Topic 1: Azure Managed Prometheus
Azure Managed Prometheus is a fully managed Prometheus compatible service from Azure Monitor that delivers the best of what you like about the open-source ecosystem while automating complex tasks such as scaling, high-availability, and 18 months of data retention.
Understanding Prometheus Architecure in Azure and core components
Prometheus Managed Components in Azure
-
Azure Monitor Workspace. It is a centralized workspace in Azure that collects, analyzes, and visualizes monitoring data from various sources, including Azure resources and external services. Note you cannot use a Azure Monitor Log analytics workspace for Prometheus data.
-
Azure Prometheus Data Sources: These are the data sources that Azure Prometheus connects to in order to collect metrics. It can collect metrics from AKS nodes and critical AKS control plane components as well as workloads/pods deployed in the cluster.
-
Prometheus Time Series Database: This is the database that stores time-series data collected by Prometheus. It allows for efficient querying and analysis of metrics over time.
-
Prometheus HTTP API Server a server that exposes an HTTP API for querying and retrieving metrics from the Prometheus time series database. It allows users to retrieve metrics data using various query parameters or PromQL.
-
Prometheus workers/data retrievers: Prometheus uses a Pull model, these are the workers responsible for collecting metrics from the configured data sources. They retrieve metrics data at regular intervals and store it in the Prometheus time series database for further analysis and visualization
Prometheus Metrics and PromQL
- Components in a Prometheus Metric
- Prometheus metrics are stored in a time series format, which is a sequence of data points taken at successive equally spaced points in time.

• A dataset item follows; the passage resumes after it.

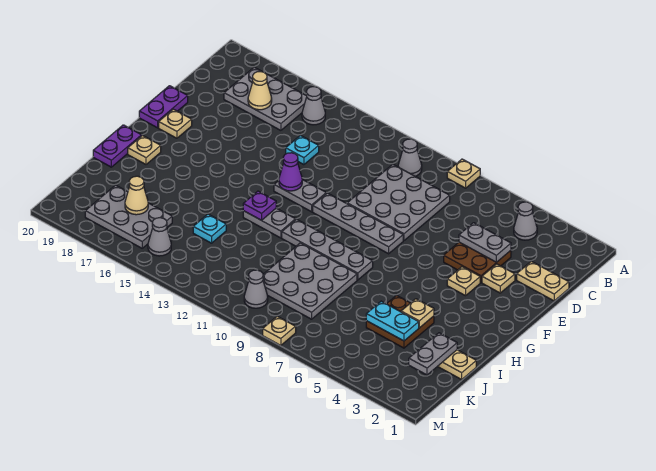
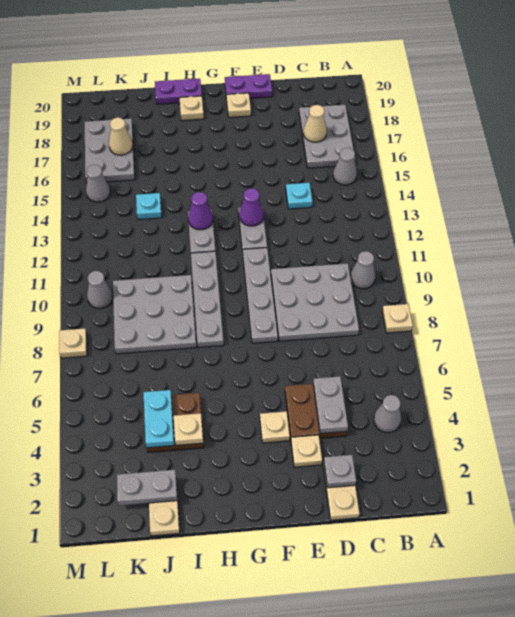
none -> grey 1x1 plate [324,455,356,488]
purple 1x1 plate [243,191,276,220] -> purple 1x1 cone [188,192,213,230]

- A Prometheus metric is identified by its name and optional key-value pairs called labels. Using the sample below, “http_requests_total” is the metric name, method/code are the labels (key value) pairs and the 1027 is the metric value at a point in time.
http_requests_total{method="GET", code="200"} 1027 1395066363000
- Prometheus primarily utilizes an HTTP endpoint to scrape metric data from instrumented services and applications.
- These metrics are stored locally as aggregated time-series data for capturing events and historical representation.
- Prometheus supports four types of metrics:
- Counter: A cumulative metric suitable for tracking the number of requests, errors, or completed tasks. It cannot decrease, and must either go up or be reset to zero.
- Gauge: A point-in-time metric that can go both up and down. It is suitable for measuring current memory use and concurrent requests.
- Histogram: Suitable for aggregated measures, including request durations, response sizes, and Apdex scores that measure application performance.
- PromQL
- PromQL, short for Prometheus Query Language, is a functional query language that allows you to query and aggregate time series data in real time.
- The result of an expression can either be shown as a graph, viewed as tabular data in Prometheus’s expression browser/explorer, or consumed by external systems via the HTTP API.
- PromQL uses three data types: scalars, range vectors, and instant vectors.
- Querying Data Using the Prometheus HTTP API
- The Prometheus HTTP query endpoint allows you to run queries and fetch metric data.
- The API response format is JSON.
- You can make an HTTP request to the Prometheus server to retrieve the data.
- For example, you can use a GET request to the
/api/v1/query
endpoint with your query as a parameter.
-
Sample Prometheus queries
- The PromQL ‘up’ metric returns a value of 1 if its targets are up, meaning that the last scrape was successful and the target is providing data. It returns a value of 0 if the target is down, meaning that the last scrape failed or the target is not providing data. This metric is commonly used to monitor the health of targets.
up
- Get avg CPU utilization by cluster node
100 - (avg by (instance) (irate(node_cpu_seconds_total{mode="idle"}[5m])) * 100)
- Get memory usage of each node in cluster as a percentage of total memory available
(node_memory_MemTotal_bytes - node_memory_MemAvailable_bytes) / node_memory_MemTotal_bytes * 100
- Get counts for a specific URI endpoint for 500 http errors
employees_seconds_count{exception="ResourceNotFoundException",method="GET",outcome="SERVER_ERROR",status="500",uri="/employees/{id}",}
- Get JVM memory usage for a custom java application
jvm_buffer_memory_used_bytes{id="direct",}
- The PromQL ‘up’ metric returns a value of 1 if its targets are up, meaning that the last scrape was successful and the target is providing data. It returns a value of 0 if the target is down, meaning that the last scrape failed or the target is not providing data. This metric is commonly used to monitor the health of targets.